There will always be colleagues who enjoy nothing more than spreading rumours or twisted versions of the truth. Some do it simply because they enjoy the attention, others may use it to sabotage someone to get ahead. They could be doing it out of spite and resentment, or because of their own insecurities. Perhaps they don’t even realise they are adding strain to the team.

For the purposes of this article, let’s define what is considered gossip:

  • Spreading rumours and hearsay
  • Spreading false information
  • Not correcting false information
  • Anything meant to humiliate or mock
  • Leaking private information

Identify the situation

The first step is noticing when a conversation has taken a turn into gossip territory. There is a difference between a colleague just needing to vent and unconstructive gossip. Venting is a statement of facts that directly impacts the person and their reaction to those facts. But once it steers into accusations or their assumptions of another person’s behaviour, motivation and/or personal flaws, then you are in the danger zone. If you notice one person who consistently causes drama, take the necessary actions to have as little non-task related interaction with them as possible.

Don’t let it get too far

While it might be enjoyable at the time remember that the more you engage in gossip, the more opportunity you give others to gossip about you. Don’t wait until they have told you the entire story. Find a way to divert their attention. You can try steering the conversation towards a work related task or requirement. Don’t give visual clues that you are interested in listening. Point out how much work you both have.

Or say something positive about the person they are discussing. Often hearing an opposite opinion will cause them to rethink their action.

Sometimes the best thing to do is just to politely excuse yourself and walk away.

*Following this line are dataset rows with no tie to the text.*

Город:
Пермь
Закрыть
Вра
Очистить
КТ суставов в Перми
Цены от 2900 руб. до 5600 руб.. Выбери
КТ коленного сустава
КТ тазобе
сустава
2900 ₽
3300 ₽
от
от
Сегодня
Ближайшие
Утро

Don’t give out too much personal information

It is normal for friendships to develop at work, and you should share enough of your interests so colleagues can get to know you and have friendly conversations. The trick is to not over share. Unless you trust someone completely, it is best to not divulge information that can provide fodder for gossip later on. General topics to try and avoid at work include:

  • Religion
  • Politics
  • Your love life
  • Relationship problems with friends and family

Don’t get confrontational

At some point, you may be the victim of office gossip. You may be tempted to get confrontational, but the majority of the time getting involved makes the situation worse. An emotional reaction could be just what the gossips were hoping for. Don’t give them the satisfaction. Cultivate a support system and work on reinforcing your own self-esteem. Remember all the reasons why you are a valuable employee and human being. Don’t retaliate or stoop to their level. If you do need to address a rumour, approach the instigator in a calm, collected way. Explain the situation from your perspective and point out any negative effects the gossip might have on you.

If a rumour wildly discredits you or has the opportunity to reach your Manager, you should find a quiet moment with your Manager to address the situation. It can be as simple as: “There’s a rumour going around that I was __. I want to let you know that it is untrue.”

Set a better example

If you overhear a juicy story, don’t spread it. Instead, focus your work communications on creating a positive environment by sharing success stories. Strive to build up your colleagues and reinforce the cultural values and key behaviours that will lead to prosperity for all.